Thoughts from the Early Church
Commentary by Peter Chrysologus
He cured many who suffered from diseases
of one kind or another. (Mk 1:15)
Those who have listened attentively to today’s gospel will have learnt why the Lord of heaven, by whom all creation was renewed, entered the houses of his servants on earth. Nor should it surprise us that he so courteously adapted himself to every situation, since his motive in coming among us was to bring mercy and help to all.
You can easily see what drew Christ to Peter’s house on this particular occasion; it was no desire to sit down and rest himself, but compassion for a woman stricken down by sickness. He was prompted not by the need to eat but by the opportunity to heal, his immediate preoccupation being the performance of a work which only his divine power could carry out, rather than the enjoyment of human company at table.

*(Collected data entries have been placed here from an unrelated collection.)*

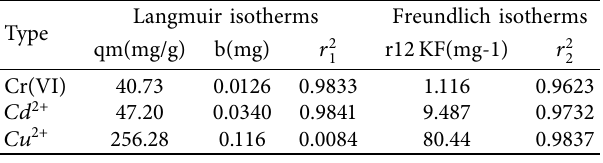
Table 3: Adsorption isotherm model parameters of composites for different heavy metal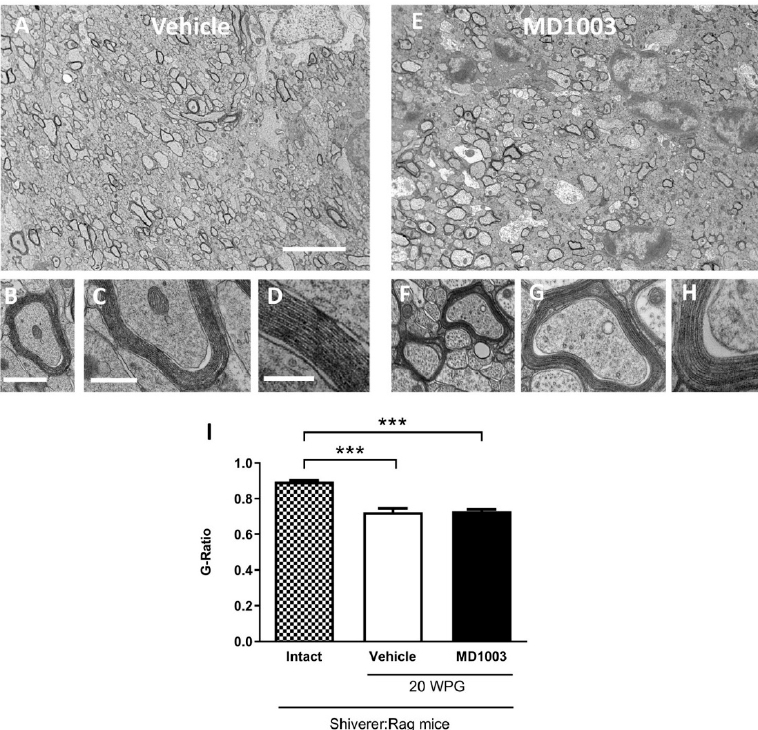
Figure 7. MD1003 does not affect the g-ratio of the human graft-derived myelin. Ultrastructure of graft-derived myelin in sagittal sections of the core of the corpus callosum of shiverer mice at 20 wpg and with vehicle ( A – D ) and MD1003 ( E – H ) treatments. ( A , E ) General views illustrating the presence of some donor-derived electron dense myelin. ( B , D , F – H ) Higher magnifications of axons ensheathed by donor-derived myelin for vehicle- and MD1003-treated groups validate that host axons are surrounded by thick and compact donor-derived myelin. Enlargements in ( D , H ), show the presence of the major dense line validating the presence of donor wild-type myelin. No difference in compaction and structure is observed between the myelin of human cells in vehicle-and MD1003- treated mice. ( I ) Quantification of g-ratio revealed significant differences between the graft-derived myelin and intact (not treated and not grafted) shiverer myelin. No significant difference between myelin thickness of axons myelinated by grafted cells in vehicle vs. MD1003. Two-way ANOVA followed by Tukey’s multiple comparison test ( n = 3–4 mice per group). WPG: week post-graft. *** p < 0.001. Error bars represent SEMs. Scale bars in ( A , E ): 5 µ m, in ( B , F ): 1 µ m, in ( C , G ): 500 nm, in ( D , H ): 200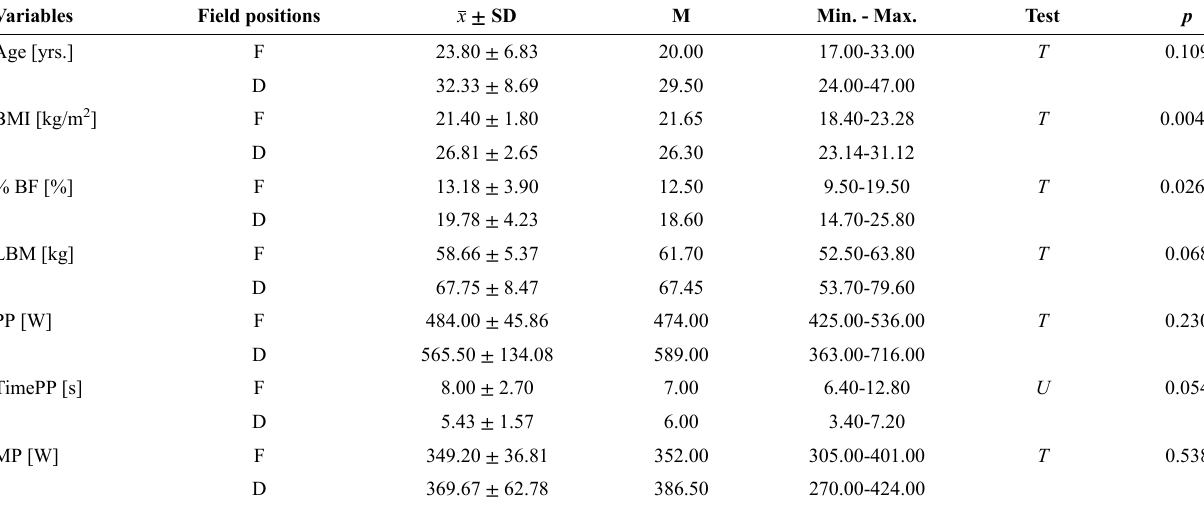
Table 1 - Characteristic of the study group (n = 11) and results of the WAnT and the 20-m sprint test between forwards (n = 5) and defenders (n = 6). Variables Field positions x ± SD M Min. - Max. Age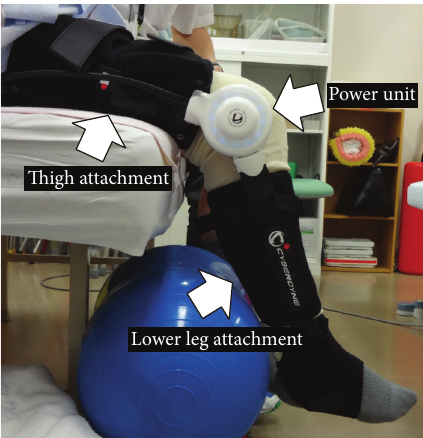
Figure 1: Lateral image of the single-joint hybrid assistive limb on the patient’s right knee joint. Thigh and lower leg attachments are adjusted to the patient’s body and connected by a power unit.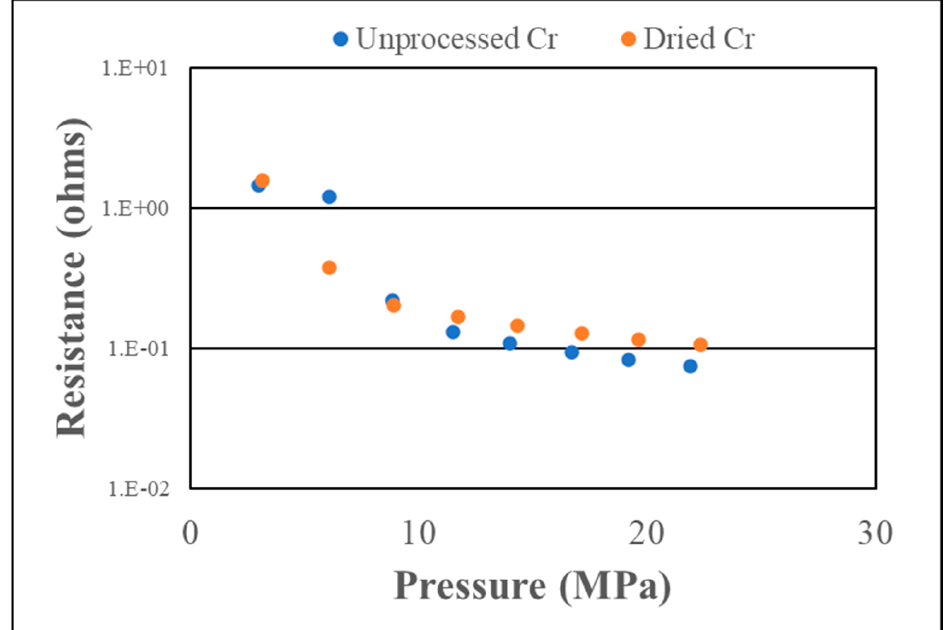
Figure 15. Powder compressibility data for evaluated Cr powders.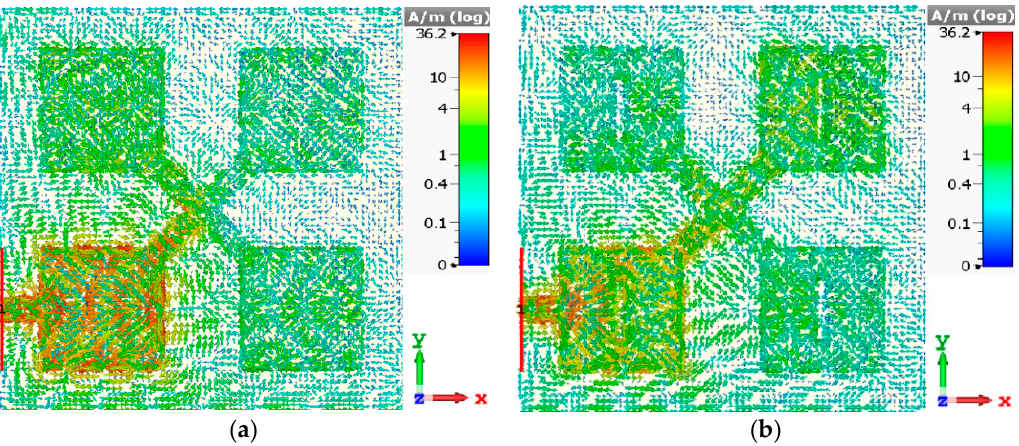
Figure 7. Surface current distributions at the spot frequency of 80 GHz, ( a ) “without” slots, and ( b ) “with” slots.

In Peter’s house that day it was not wine that flowed, but tears. Consequently Christ did not enter to obtain sustenance for himself, but to restore vitality to another. God wants human beings, not human goods. He desires to bestow what is heavenly, not to acquire anything earthly. Christ came to seek not our possessions but us.
As soon as Jesus crossed the threshold he saw Peter’s mother-in-law lying ill in bed with a fever. On entering the house he immediately saw what he had come for. He was not interested in the comfort the house itself could offer, nor the crowds awaiting his arrival, nor the formal welcome prepared for him, or the assembled household. Still less did he look for any outward signs of preparation for his reception. All he had eyes for was the spectacle of a sick woman, lying there consumed with a raging fever.
At a glance he saw her desperate plight, and at once stretched out his hands to perform their divine work of healing; nor would he sit down to satisfy his human needs before he had made it possible for the stricken woman to rise up and serve her God.
“So he took her by the hand, and the fever left her.”
Here you see how fever loosens its grip on a person whose hand is held by Christ’s; no sickness can stand its ground in the face of the very source of health. Where the Lord of life has entered, there is no room for death.
Sermon 18: PL 52, 246-49
Peter Chrysologus (c. 400-50), who was born at Imola in Italy, became bishop of Ravenna. He was highly esteemed by the Empress Galla Placidia, in whose presence he preached his first sermon as bishop. He was above all a pastor, and many of his sermons have been preserved.